*** TEXT Section Begins ***

Business Combinations
Business combinations are accounted for under the acquisition method of accounting in accordance with Financial Accounting Standards Board (“FASB”) Accounting Standards Codification (“ASC”) 805, “Business Combinations.” Under the acquisition method, the acquiring entity in a business combination recognizes all of the acquired assets and assumed liabilities at their estimated fair values as of the date of acquisition. Any excess of the purchase price over the fair value of net assets and other identifiable intangible assets acquired is recorded as goodwill. To the extent the fair value of net assets acquired, including identified intangible assets, exceeds the purchase price, a bargain purchase gain is recognized. Management makes significant estimates and exercises significant judgment in accounting for business combinations.
Assets acquired and liabilities assumed from contingencies must also be recognized at fair value if the fair value can be determined during the measurement period. Results of operations of an acquired business are included in the statement of earnings from the date of acquisition. Acquisition-related costs, including conversion and restructuring charges, are expensed as incurred.

*** TEXT Section Ends ***
*** ENTRIES SHOWN Section Begins ***

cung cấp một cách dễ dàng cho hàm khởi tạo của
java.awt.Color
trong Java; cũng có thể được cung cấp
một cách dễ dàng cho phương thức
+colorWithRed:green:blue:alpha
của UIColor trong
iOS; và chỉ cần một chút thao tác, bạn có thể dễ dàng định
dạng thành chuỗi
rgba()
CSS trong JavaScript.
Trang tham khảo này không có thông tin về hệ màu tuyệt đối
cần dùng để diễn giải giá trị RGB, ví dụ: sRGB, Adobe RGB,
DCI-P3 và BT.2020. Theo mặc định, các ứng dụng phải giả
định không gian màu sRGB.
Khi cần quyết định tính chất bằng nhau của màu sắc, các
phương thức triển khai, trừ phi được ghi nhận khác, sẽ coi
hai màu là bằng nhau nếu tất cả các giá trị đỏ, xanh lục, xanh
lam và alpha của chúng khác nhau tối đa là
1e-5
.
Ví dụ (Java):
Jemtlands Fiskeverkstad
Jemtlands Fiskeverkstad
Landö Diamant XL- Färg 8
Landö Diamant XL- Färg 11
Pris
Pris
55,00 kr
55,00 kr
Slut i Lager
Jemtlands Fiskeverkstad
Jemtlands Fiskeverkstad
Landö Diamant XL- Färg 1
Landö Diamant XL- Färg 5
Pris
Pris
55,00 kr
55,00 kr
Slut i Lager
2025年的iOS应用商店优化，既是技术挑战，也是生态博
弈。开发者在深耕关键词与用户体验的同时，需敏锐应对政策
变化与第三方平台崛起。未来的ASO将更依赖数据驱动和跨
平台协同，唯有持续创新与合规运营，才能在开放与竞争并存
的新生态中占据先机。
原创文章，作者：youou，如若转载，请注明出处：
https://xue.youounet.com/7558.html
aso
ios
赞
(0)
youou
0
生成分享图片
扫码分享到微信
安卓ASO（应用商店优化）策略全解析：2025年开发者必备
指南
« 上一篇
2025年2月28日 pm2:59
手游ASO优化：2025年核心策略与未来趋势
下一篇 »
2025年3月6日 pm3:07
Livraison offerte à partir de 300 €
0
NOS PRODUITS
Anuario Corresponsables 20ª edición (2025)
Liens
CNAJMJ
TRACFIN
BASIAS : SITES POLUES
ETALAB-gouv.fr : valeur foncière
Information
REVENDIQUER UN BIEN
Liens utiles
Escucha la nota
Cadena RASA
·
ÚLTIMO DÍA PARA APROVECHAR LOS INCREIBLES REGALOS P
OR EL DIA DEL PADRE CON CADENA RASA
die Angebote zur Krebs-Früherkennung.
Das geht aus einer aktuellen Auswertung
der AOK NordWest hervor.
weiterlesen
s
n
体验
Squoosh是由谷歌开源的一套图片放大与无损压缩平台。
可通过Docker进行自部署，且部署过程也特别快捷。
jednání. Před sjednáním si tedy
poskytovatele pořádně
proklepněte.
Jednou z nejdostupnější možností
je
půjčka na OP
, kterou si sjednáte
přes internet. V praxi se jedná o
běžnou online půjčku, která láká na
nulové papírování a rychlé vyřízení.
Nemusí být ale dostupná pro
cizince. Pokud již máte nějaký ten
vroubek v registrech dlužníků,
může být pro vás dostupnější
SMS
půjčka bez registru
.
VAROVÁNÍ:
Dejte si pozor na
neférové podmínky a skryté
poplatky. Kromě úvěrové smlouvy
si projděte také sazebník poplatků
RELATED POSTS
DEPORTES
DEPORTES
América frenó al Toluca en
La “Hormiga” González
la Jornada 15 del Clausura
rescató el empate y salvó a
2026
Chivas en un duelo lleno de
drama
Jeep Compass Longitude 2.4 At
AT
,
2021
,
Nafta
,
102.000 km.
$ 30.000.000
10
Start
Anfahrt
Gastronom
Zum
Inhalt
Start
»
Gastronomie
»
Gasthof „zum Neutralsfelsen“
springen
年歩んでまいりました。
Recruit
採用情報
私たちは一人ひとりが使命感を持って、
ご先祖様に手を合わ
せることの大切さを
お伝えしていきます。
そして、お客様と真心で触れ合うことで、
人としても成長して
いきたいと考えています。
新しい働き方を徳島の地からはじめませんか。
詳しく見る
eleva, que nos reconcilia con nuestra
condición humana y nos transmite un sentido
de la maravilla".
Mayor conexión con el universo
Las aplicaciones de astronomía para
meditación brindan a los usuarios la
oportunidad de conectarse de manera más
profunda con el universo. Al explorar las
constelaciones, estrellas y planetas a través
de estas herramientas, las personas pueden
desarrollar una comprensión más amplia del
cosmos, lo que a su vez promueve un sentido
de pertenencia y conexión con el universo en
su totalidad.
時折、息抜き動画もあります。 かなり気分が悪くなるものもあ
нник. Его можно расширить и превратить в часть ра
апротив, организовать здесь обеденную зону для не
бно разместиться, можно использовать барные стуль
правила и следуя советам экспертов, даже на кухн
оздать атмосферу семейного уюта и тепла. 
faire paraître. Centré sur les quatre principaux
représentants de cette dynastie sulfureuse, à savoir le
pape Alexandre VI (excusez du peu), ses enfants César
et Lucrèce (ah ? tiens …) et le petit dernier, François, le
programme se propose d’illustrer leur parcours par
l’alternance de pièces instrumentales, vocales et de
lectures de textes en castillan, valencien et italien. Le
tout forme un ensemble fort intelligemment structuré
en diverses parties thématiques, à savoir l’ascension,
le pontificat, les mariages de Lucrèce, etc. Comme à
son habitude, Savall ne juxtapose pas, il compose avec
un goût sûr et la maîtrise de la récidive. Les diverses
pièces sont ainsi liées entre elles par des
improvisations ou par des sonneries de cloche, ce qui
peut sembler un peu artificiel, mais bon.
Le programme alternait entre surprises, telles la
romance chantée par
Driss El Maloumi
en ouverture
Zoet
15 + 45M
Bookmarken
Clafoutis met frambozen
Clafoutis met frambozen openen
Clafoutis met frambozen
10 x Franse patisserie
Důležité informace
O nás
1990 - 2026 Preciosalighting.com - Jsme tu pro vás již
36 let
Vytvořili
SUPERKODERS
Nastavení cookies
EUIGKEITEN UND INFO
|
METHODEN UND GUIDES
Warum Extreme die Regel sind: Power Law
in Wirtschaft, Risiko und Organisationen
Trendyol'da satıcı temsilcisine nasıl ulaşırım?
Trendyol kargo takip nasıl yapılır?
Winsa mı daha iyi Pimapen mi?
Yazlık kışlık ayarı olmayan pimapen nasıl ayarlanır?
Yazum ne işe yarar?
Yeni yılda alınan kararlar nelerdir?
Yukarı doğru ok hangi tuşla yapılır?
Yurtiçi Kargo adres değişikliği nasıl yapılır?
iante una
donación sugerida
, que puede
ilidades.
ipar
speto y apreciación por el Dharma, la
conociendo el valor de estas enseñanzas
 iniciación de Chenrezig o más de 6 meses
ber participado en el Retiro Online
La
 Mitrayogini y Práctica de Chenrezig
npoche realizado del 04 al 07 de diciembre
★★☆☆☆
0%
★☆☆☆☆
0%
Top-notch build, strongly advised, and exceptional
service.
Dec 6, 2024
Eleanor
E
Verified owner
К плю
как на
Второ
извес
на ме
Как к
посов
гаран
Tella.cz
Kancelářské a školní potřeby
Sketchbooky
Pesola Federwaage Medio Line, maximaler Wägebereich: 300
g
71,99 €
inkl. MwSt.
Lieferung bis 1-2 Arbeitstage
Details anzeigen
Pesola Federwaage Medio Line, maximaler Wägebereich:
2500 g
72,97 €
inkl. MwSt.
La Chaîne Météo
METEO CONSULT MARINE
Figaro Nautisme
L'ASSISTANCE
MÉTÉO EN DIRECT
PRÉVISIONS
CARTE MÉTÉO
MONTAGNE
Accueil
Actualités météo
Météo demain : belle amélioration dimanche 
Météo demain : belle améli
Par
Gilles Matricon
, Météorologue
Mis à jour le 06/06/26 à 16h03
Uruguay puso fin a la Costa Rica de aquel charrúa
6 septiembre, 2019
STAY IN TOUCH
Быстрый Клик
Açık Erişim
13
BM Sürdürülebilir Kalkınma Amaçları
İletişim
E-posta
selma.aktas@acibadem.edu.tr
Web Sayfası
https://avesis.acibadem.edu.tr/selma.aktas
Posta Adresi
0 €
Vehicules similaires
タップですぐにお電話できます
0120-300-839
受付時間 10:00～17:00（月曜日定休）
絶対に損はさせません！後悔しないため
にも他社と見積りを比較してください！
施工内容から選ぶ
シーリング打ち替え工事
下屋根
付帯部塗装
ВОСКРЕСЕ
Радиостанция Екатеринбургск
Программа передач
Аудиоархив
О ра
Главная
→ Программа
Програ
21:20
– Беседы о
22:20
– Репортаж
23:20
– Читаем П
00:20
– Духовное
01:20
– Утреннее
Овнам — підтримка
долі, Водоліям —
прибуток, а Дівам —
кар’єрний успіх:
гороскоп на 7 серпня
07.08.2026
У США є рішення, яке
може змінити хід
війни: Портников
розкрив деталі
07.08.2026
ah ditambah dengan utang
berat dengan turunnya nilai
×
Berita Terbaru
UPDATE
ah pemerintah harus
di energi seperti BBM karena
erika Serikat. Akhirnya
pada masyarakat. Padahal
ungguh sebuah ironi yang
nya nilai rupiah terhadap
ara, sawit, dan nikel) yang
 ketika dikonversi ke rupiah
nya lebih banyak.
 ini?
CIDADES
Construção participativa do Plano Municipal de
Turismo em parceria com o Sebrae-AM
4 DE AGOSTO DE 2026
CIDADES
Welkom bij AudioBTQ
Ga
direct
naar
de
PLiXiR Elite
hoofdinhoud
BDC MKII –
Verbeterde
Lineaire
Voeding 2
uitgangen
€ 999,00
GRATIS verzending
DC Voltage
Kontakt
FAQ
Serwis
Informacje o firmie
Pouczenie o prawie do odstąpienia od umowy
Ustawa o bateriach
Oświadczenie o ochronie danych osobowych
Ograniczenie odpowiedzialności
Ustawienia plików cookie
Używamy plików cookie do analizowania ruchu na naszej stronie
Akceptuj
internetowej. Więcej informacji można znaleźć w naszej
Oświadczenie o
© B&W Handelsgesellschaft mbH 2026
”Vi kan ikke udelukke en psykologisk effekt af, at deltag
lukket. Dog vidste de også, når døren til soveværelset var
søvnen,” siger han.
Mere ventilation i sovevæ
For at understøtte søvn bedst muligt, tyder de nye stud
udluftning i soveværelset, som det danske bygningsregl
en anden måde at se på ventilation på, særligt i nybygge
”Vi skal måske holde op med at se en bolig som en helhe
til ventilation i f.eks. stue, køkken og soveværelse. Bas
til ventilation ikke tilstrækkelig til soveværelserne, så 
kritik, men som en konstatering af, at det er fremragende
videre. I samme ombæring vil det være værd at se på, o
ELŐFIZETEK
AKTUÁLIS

*** ENTRIES SHOWN Section Ends ***

THE PROBLEM:
Extract from the business combinations text the stretch from "Assets acquired and" through "expensed as incurred.". The entries are independent material and bear no relation to the text on business combinations.

COMPLETED TASK:
Assets acquired and liabilities assumed from contingencies must also be recognized at fair value if the fair value can be determined during the measurement period. Results of operations of an acquired business are included in the statement of earnings from the date of acquisition. Acquisition-related costs, including conversion and restructuring charges, are expensed as incurred.